# WHAT TO DO
Reproduce only this range: the line holding "senior singles on" through the last line of the data below, both included, exactly, with no pictures.

(DATA EXTRACTS begins)

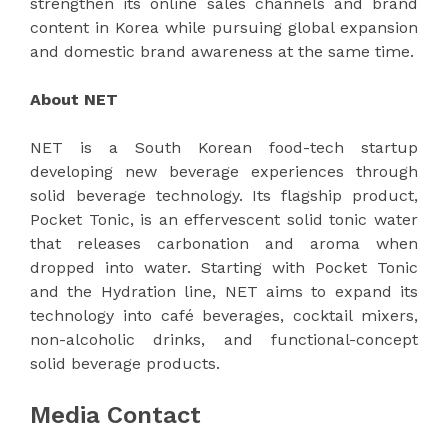
strengthen its online sales channels and brand
content in Korea while pursuing global expansion
and domestic brand awareness at the same time.
About NET
NET is a South Korean food-tech startup
developing new beverage experiences through
solid beverage technology. Its flagship product,
Pocket Tonic, is an effervescent solid tonic water
that releases carbonation and aroma when
dropped into water. Starting with Pocket Tonic
and the Hydration line, NET aims to expand its
technology into café beverages, cocktail mixers,
non-alcoholic drinks, and functional-concept
solid beverage products.
Media Contact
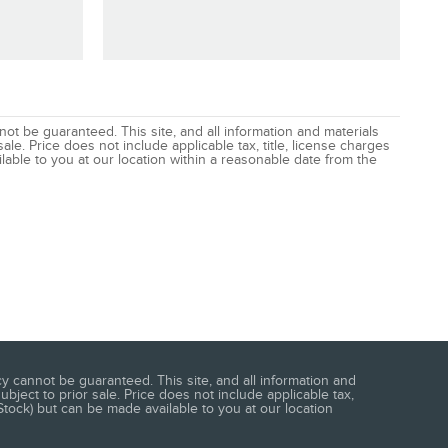
t be guaranteed. This site, and all information and materials
ale. Price does not include applicable tax, title, license charges
lable to you at our location within a reasonable date from the
 cannot be guaranteed. This site, and all information and
ubject to prior sale. Price does not include applicable tax,
Stock) but can be made available to you at our location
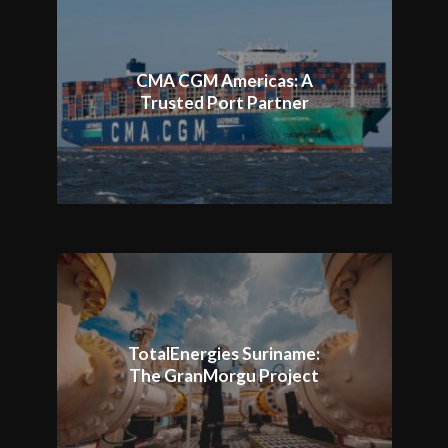
CMA CGM Americas: A
Trusted Port Partner
TotalEnergies Suriname:
The GranMorgu Project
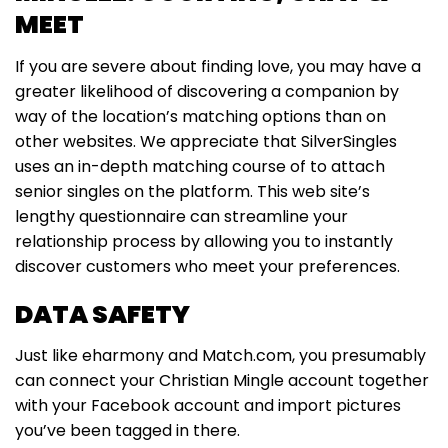
MEET
If you are severe about finding love, you may have a
greater likelihood of discovering a companion by
way of the location’s matching options than on
other websites. We appreciate that SilverSingles
uses an in-depth matching course of to attach
senior singles on the platform. This web site’s
lengthy questionnaire can streamline your
relationship process by allowing you to instantly
discover customers who meet your preferences.
DATA SAFETY
Just like eharmony and Match.com, you presumably
can connect your Christian Mingle account together
with your Facebook account and import pictures
you’ve been tagged in there.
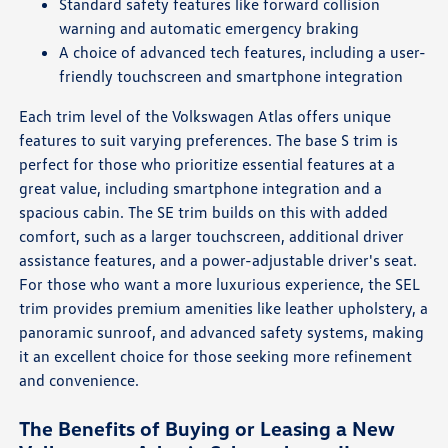
Standard safety features like forward collision
warning and automatic emergency braking
A choice of advanced tech features, including a user-
friendly touchscreen and smartphone integration
Each trim level of the Volkswagen Atlas offers unique
features to suit varying preferences. The base S trim is
perfect for those who prioritize essential features at a
great value, including smartphone integration and a
spacious cabin. The SE trim builds on this with added
comfort, such as a larger touchscreen, additional driver
assistance features, and a power-adjustable driver's seat.
For those who want a more luxurious experience, the SEL
trim provides premium amenities like leather upholstery, a
panoramic sunroof, and advanced safety systems, making
it an excellent choice for those seeking more refinement
and convenience.
The Benefits of Buying or Leasing a New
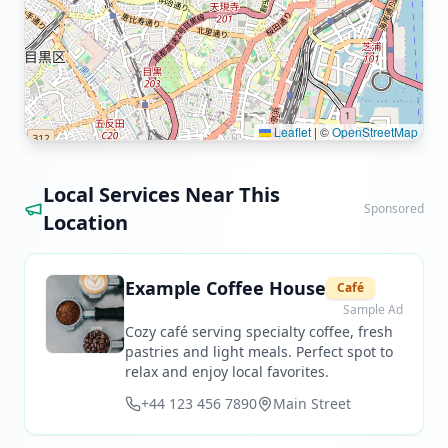
Leaflet
|
©
OpenStreetMap
Local Services Near This
Sponsored
Location
Example Coffee House
Café
Sample Ad
Cozy café serving specialty coffee, fresh
pastries and light meals. Perfect spot to
relax and enjoy local favorites.
+44 123 456 7890
Main Street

(DATA EXTRACTS ends)

# COMPLETED EXERCISE
senior singles on the platform. This web site’s
lengthy questionnaire can streamline your
relationship process by allowing you to instantly
discover customers who meet your preferences.
DATA SAFETY
Just like eharmony and Match.com, you presumably
can connect your Christian Mingle account together
with your Facebook account and import pictures
you’ve been tagged in there.
Standard safety features like forward collision
warning and automatic emergency braking
A choice of advanced tech features, including a user-
friendly touchscreen and smartphone integration
Each trim level of the Volkswagen Atlas offers unique
features to suit varying preferences. The base S trim is
perfect for those who prioritize essential features at a
great value, including smartphone integration and a
spacious cabin. The SE trim builds on this with added
comfort, such as a larger touchscreen, additional driver
assistance features, and a power-adjustable driver's seat.
For those who want a more luxurious experience, the SEL
trim provides premium amenities like leather upholstery, a
panoramic sunroof, and advanced safety systems, making
it an excellent choice for those seeking more refinement
and convenience.
The Benefits of Buying or Leasing a New
Leaflet
|
©
OpenStreetMap
Local Services Near This
Sponsored
Location
Example Coffee House
Café
Sample Ad
Cozy café serving specialty coffee, fresh
pastries and light meals. Perfect spot to
relax and enjoy local favorites.
+44 123 456 7890
Main Street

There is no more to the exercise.